« Il y a bien un lien entre les conditions de travail et les suicides »

Revue de Presse

Source : maville.com (10 juin 2020 )

Dans un rapport publié mercredi 10 juin, l’Observatoire national des suicides dresse un état des lieux des connaissances des liens entre les conditions de travail et les suicides. Si le travail n’explique pas à lui seul un passage à l’acte, il peut en être l’une des causes.

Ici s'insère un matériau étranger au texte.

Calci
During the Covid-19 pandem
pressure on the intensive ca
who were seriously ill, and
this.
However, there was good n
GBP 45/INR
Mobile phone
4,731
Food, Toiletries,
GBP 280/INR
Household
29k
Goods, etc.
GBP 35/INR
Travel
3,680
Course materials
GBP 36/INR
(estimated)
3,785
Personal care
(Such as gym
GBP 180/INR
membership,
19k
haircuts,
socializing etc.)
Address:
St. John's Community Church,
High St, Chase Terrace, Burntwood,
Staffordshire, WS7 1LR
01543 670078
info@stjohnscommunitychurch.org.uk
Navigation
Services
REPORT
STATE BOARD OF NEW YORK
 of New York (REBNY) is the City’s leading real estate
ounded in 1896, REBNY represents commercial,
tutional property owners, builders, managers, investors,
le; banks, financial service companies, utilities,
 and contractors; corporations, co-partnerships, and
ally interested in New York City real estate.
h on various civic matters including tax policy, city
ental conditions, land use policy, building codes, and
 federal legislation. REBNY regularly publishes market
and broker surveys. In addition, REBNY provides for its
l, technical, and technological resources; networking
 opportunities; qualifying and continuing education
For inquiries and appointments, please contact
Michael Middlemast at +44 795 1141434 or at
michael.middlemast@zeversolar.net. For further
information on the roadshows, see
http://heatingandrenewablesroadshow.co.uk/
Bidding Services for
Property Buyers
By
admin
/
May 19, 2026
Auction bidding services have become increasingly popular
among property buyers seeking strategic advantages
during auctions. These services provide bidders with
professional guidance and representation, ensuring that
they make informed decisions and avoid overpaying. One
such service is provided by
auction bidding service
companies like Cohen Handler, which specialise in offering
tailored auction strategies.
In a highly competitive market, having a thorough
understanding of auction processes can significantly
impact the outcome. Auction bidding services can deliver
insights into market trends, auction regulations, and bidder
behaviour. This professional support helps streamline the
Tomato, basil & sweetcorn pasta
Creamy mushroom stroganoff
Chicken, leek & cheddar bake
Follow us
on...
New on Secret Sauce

En 2016, dernières données connues, près de 9 300 personnes sont mortes par suicide en France  : 75 % d’hommes, 25 % de femmes. Selon l’Observatoire national du suicide qui a publié, mercredi 10 juin, son nouveau rapport, les décès par suicide augmentent avec l’âge  : 6,5 décès (pour 100 000 habitants) parmi les 15-24 ans et 55,7 décès (pour 100 000 habitants) parmi les plus de 74 ans. La région la plus touchée par les suicides reste de loin la Bretagne (22,2 décès par suicide pour 100 000 habitants contre 14 pour la moyenne nationale). La France se situe au neuvième rang des pays européen où l’on se suicide le plus (sur 28).

Quelle est l’évolution ?

C’est relativement peu connu, mais le nombre de décès par suicide ne cesse de diminuer  : – 33,5 % entre 2000 et 2016. Il en est de même pour les tentatives de suicide ayant donné lieu à une hospitalisation  : près de 89 000 en 2017, 105 000 en 2010. Les raisons sont multiples  : une plus grande prescription des antidépresseurs par les médecins, une meilleure organisation des soins, davantage d’associations spécialisées dans la prévention.  Il y a aussi le regard de la société sur la santé mentale qui a évolué. Il est aujourd’hui plus facile de conseiller à un proche qui va mal, d’aller voir un psy , note Charles Édouard Notredame, psychiatre.

Combien de suicides au travail ?

 En France, il n’existe pas de données fiables sur les suicides liés au travail, ce qui rend difficile toute quantification des suicides en lien avec le travail ou survenus sur un lieu de travail , avertissent les auteurs du rapport. Certaines professions, pour lesquelles des comptages spécifiques ont parfois été organisés, sont toutefois plus exposées. Les exploitants agricoles  : 692 décès par suicide en sept ans (2007-2013), notamment parmi les éleveurs bovins (lait et viande) de 45 à 54 ans. Les policiers confrontés plus souvent que d’ordinaire à des situations violentes et qui ont un accès plus aisé aux armes  : une moyenne de 44,5 décès par an au cours de ces vingt dernières années. Mais aussi les infirmières, les chefs d’entreprise, les surveillants pénitentiaires.  D’une manière générale, les ouvriers et employés, ces catégories situées dans le bas de l’échelle sociale, se suicident davantage que les cadres , précise Christian Baudelot, sociologue.

Se suicide-t-on à cause du travail ?

 Le travail ne peut être considéré comme cause unique d’un suicide, mais il y a bien un lien entre les conditions de travail et un passage à l’acte , observe Christian Baudelot. Le récent procès des ex-dirigeants de France Telecom en a été la démonstration. Se défenestrer de son bureau  constitue un signal qui est souvent corroboré par une lettre laissée aux proches, à la différence des suicides qui interviennent dans la sphère privée et pour lesquels il n’y a souvent aucune explication , poursuit le sociologue. Ces suicides ou tentatives au travail concernent majoritairement les hommes et femmes qui  s’investissent intensément dans leur travail et qui, en quelque sorte, sont en attente d’une reconnaissance professionnelle . En 2016, 5,3 % des personnes en activité déclarent avoir eu des pensées suicidaires au cours des douze derniers mois.

Le chômage augmente-t-il le risque de suicides ?

Oui, l’absence de travail accentue le risque d’un passage à l’acte. La crise de 1929 avait provoqué une hausse significative du nombre de suicides. Celle de 2008 aussi.  Le chômeur n’est pas fragile. Il est fragilisé. Lors d’une enquête en 2016, nous avions demandé à des salariés et des chômeurs s’ils avaient déjà pensé sérieusement à se suicider  : 19 % des salariés avaient répondu positivement, et 30 % des demandeurs d’emploi , précise Michel Debout, médecin légiste.

Quelles actions de prévention ?

Les auteurs du rapport préconisent de généraliser à l’ensemble du territoire le dispositif VigilanS  : ce dispositif permet de recontacter et d’aider des personnes ayant fait une tentative de suicide. Ils recommandent également de mettre en place un numéro national de recours pour les personnes en détresse psychique extrême.